### [Supplied information]
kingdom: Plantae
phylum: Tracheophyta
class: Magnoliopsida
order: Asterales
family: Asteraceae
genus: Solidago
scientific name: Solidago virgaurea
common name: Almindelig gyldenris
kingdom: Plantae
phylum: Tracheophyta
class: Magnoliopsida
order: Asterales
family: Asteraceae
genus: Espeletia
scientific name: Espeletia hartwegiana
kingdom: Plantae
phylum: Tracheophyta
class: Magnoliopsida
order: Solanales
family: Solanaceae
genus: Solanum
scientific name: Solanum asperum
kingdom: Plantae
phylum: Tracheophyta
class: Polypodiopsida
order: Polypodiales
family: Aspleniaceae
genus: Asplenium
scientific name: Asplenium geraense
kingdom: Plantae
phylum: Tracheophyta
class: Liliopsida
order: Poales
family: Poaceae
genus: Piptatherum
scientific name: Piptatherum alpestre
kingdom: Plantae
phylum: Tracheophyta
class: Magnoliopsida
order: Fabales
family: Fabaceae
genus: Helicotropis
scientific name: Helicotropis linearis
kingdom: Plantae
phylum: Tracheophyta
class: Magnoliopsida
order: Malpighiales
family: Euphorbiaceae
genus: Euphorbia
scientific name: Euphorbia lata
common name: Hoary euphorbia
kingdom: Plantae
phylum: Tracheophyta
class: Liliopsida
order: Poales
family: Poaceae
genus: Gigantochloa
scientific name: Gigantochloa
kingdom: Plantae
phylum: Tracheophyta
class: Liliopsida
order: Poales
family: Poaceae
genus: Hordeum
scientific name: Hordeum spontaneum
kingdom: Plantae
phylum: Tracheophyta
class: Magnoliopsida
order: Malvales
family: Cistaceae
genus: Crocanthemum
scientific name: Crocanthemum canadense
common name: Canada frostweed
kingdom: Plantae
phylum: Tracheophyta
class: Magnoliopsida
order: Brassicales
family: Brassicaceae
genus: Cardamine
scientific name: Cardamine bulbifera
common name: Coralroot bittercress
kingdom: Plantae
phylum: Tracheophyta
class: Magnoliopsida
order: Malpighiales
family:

### [Stated task]
Rewrite every line in the records above as a single numbered list, leaving out any blank lines.

### [Result of this exercise]
1. kingdom: Plantae
2. phylum: Tracheophyta
3. class: Magnoliopsida
4. order: Asterales
5. family: Asteraceae
6. genus: Solidago
7. scientific name: Solidago virgaurea
8. common name: Almindelig gyldenris
9. kingdom: Plantae
10. phylum: Tracheophyta
11. class: Magnoliopsida
12. order: Asterales
13. family: Asteraceae
14. genus: Espeletia
15. scientific name: Espeletia hartwegiana
16. kingdom: Plantae
17. phylum: Tracheophyta
18. class: Magnoliopsida
19. order: Solanales
20. family: Solanaceae
21. genus: Solanum
22. scientific name: Solanum asperum
23. kingdom: Plantae
24. phylum: Tracheophyta
25. class: Polypodiopsida
26. order: Polypodiales
27. family: Aspleniaceae
28. genus: Asplenium
29. scientific name: Asplenium geraense
30. kingdom: Plantae
31. phylum: Tracheophyta
32. class: Liliopsida
33. order: Poales
34. family: Poaceae
35. genus: Piptatherum
36. scientific name: Piptatherum alpestre
37. kingdom: Plantae
38. phylum: Tracheophyta
39. class: Magnoliopsida
40. order: Fabales
41. family: Fabaceae
42. genus: Helicotropis
43. scientific name: Helicotropis linearis
44. kingdom: Plantae
45. phylum: Tracheophyta
46. class: Magnoliopsida
47. order: Malpighiales
48. family: Euphorbiaceae
49. genus: Euphorbia
50. scientific name: Euphorbia lata
51. common name: Hoary euphorbia
52. kingdom: Plantae
53. phylum: Tracheophyta
54. class: Liliopsida
55. order: Poales
56. family: Poaceae
57. genus: Gigantochloa
58. scientific name: Gigantochloa
59. kingdom: Plantae
60. phylum: Tracheophyta
61. class: Liliopsida
62. order: Poales
63. family: Poaceae
64. genus: Hordeum
65. scientific name: Hordeum spontaneum
66. kingdom: Plantae
67. phylum: Tracheophyta
68. class: Magnoliopsida
69. order: Malvales
70. family: Cistaceae
71. genus: Crocanthemum
72. scientific name: Crocanthemum canadense
73. common name: Canada frostweed
74. kingdom: Plantae
75. phylum: Tracheophyta
76. class: Magnoliopsida
77. order: Brassicales
78. family: Brassicaceae
79. genus: Cardamine
80. scientific name: Cardamine bulbifera
81. common name: Coralroot bittercress
82. kingdom: Plantae
83. phylum: Tracheophyta
84. class: Magnoliopsida
85. order: Malpighiales
86. family:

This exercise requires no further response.